HCLTechとOpenAIが提携 企業のAI導入を加速する新戦略

2025年6月30日、インドのIT大手HCLTechは、OpenAIと複数年にわたる戦略的提携を結んだと発表した。両社は生成AIを中心とした企業向けソリューションの展開を強化し、グローバル市場でのAI導入を加速させる計画だ。
HCLTech、生成AI活用で企業変革を支援
HCLTechは、今回の提携を通じてOpenAIの先進的なAIモデルと自社のAIエンジニアリング技術を融合させる。これにより、顧客企業は生成AIの導入をより短期間かつ大規模に進めることが可能になるという。
同社は「AI Force」「AI Foundry」「AI Engineering」などのAIアクセラレーター(※)を活用し、AI導入の計画策定から統合、ガバナンス、チェンジマネジメントまでライフサイクル全体を支援。これらにより、企業の業務変革や顧客体験・従業員体験の向上、新たな成長機会の創出を目指すという。

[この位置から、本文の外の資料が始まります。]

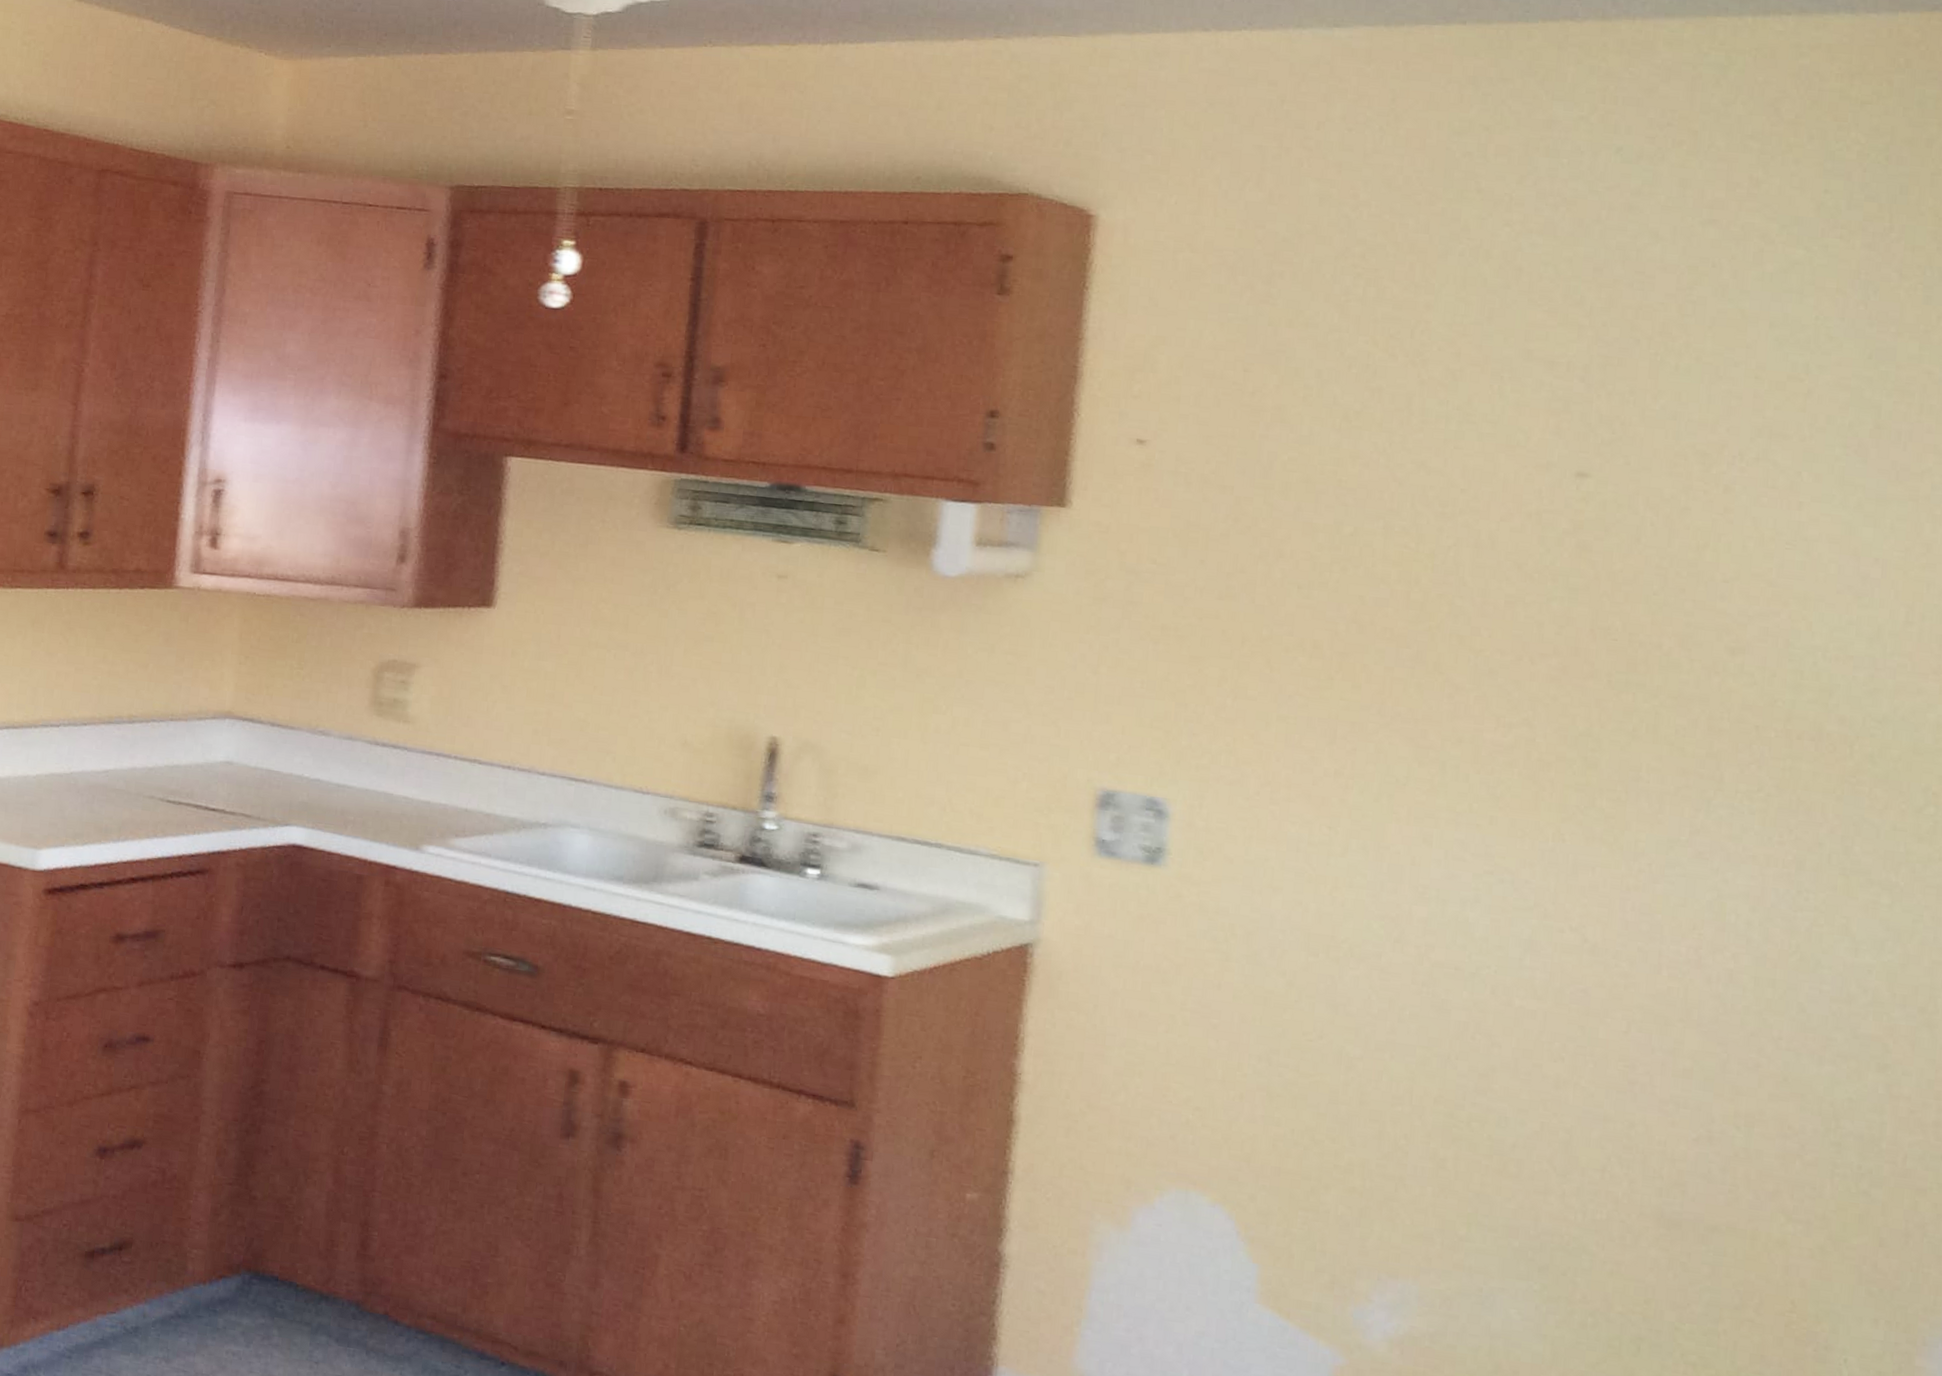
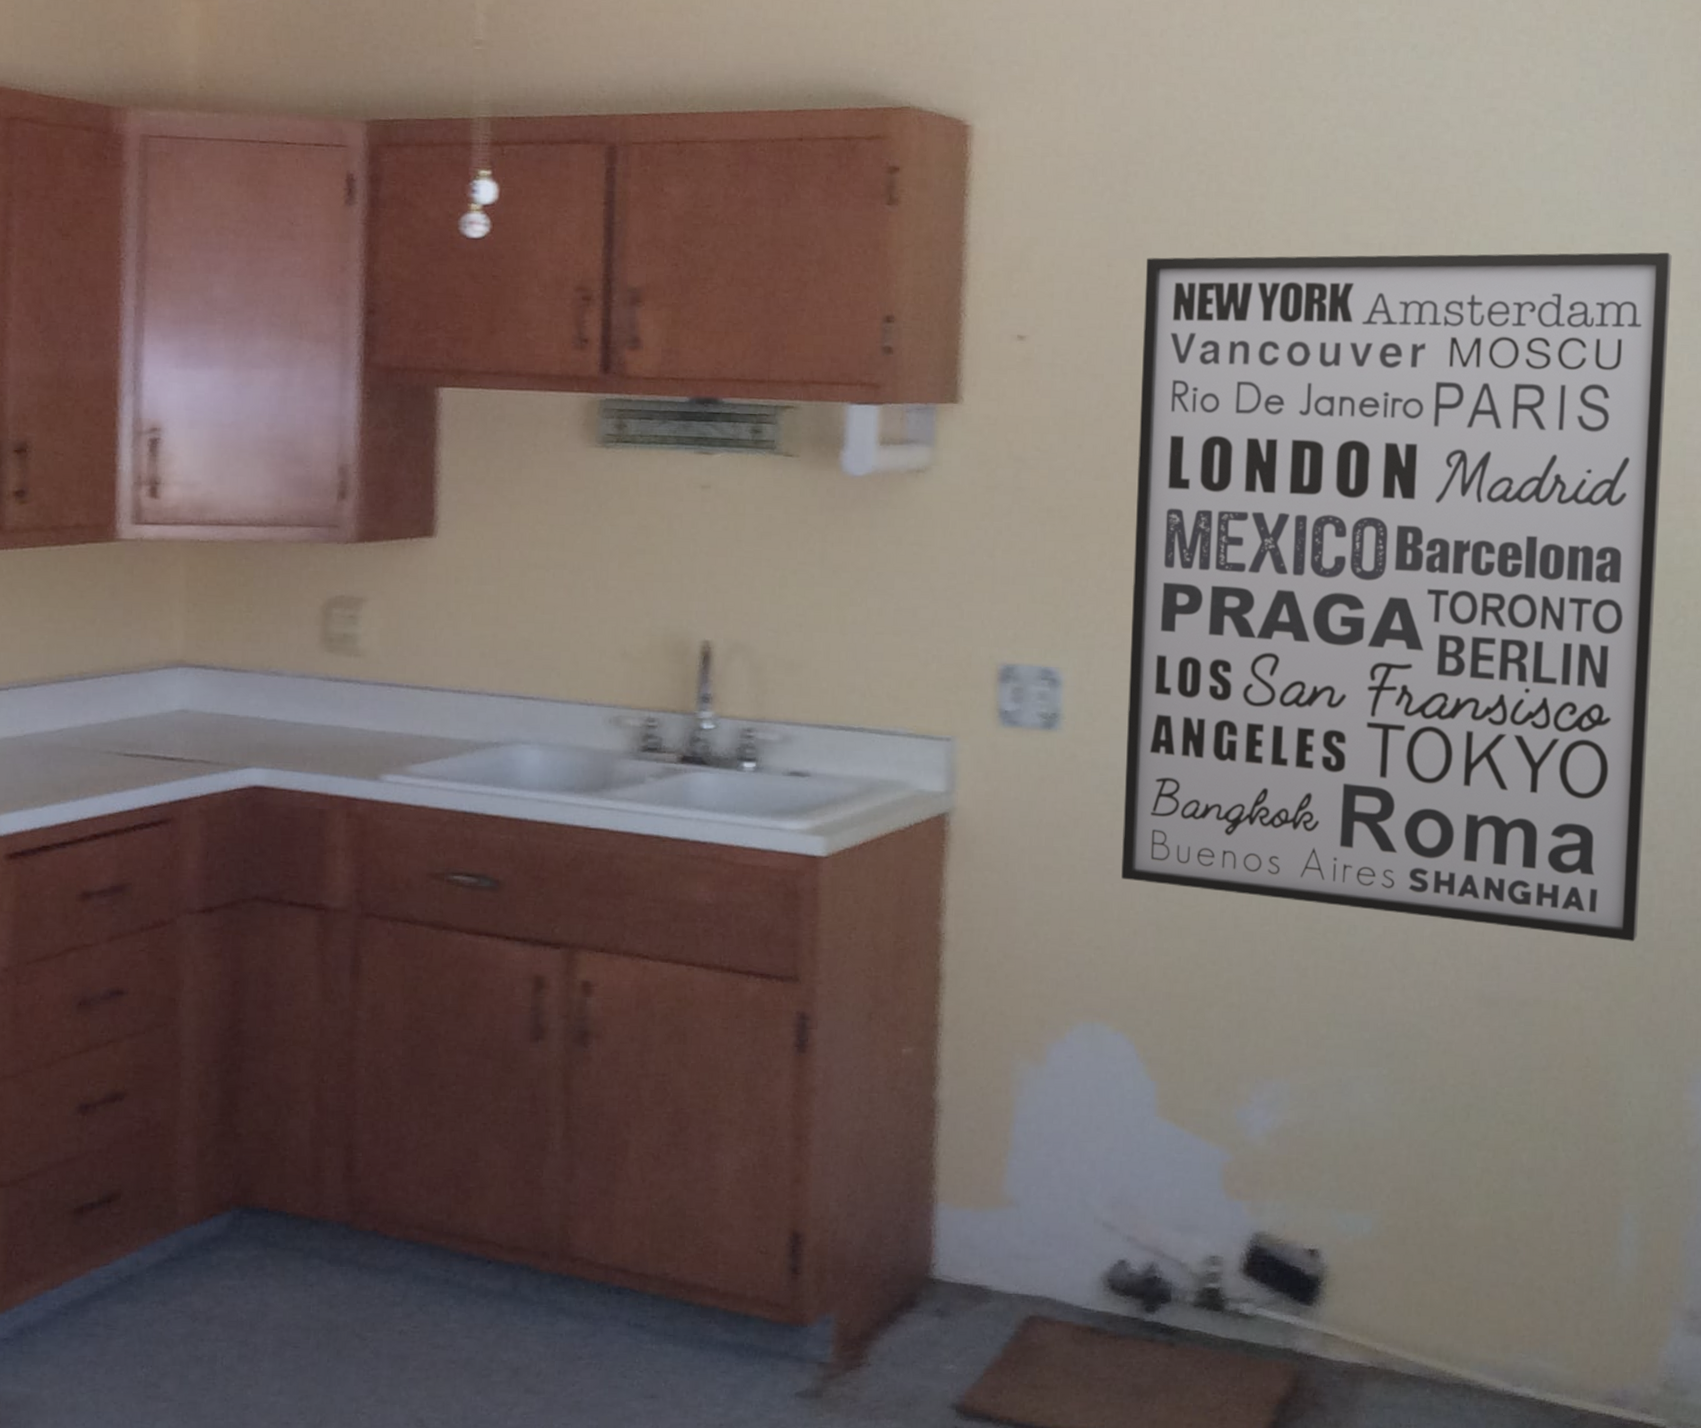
wall art: none [1228,364,1933,1174] -> present [1121,252,1672,942]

さらに、HCLTech社内でも「ChatGPT Enterprise」とOpenAI APIの活用を進め、従業員にエンタープライズグレードの生成AIツールを提供することで、生産性向上と内部業務の最適化を図るとしている。
※AIアクセラレーター:AI技術の迅速な開発・実装を支援するツール群やプラットフォームの総称。
生成AI導入の加速とガバナンス強化が鍵に
HCLTechとOpenAIの戦略的提携は、生成AIの実用化を加速させる強力な推進力となるであろう。HCLTechの持つエンジニアリング力とOpenAIの先進的なAIモデルの融合により、企業は短期間で大規模なAI導入が可能になると期待される。
特に「AI Force」や「AI Foundry」といったAIアクセラレーターの活用は、AIプロジェクトの立ち上げから運用まで一貫して支援する仕組みを整え、顧客の負担を軽減する設計になっている。
さらに、HCLTech自身が社内で「ChatGPT Enterprise」を利用することで、生成AIの社内適用モデルを確立し、クライアント企業への展開に説得力を持たせる効果も期待できる。
一方で、生成AI導入には、膨大なデータを扱う際のプライバシー保護やセキュリティ確保が不可欠だ。規制環境が厳格化する中で、ガバナンスの強化や倫理的配慮を怠れば、企業は法的・社会的リスクを負うことになる。
企業はこうした課題に対応するため、HCLTechの支援を通じてガバナンス体制の強化を迫られると見られる。
今後、同様の提携が他のIT大手にも広がる可能性があり、AI市場の競争はさらに激化するだろう。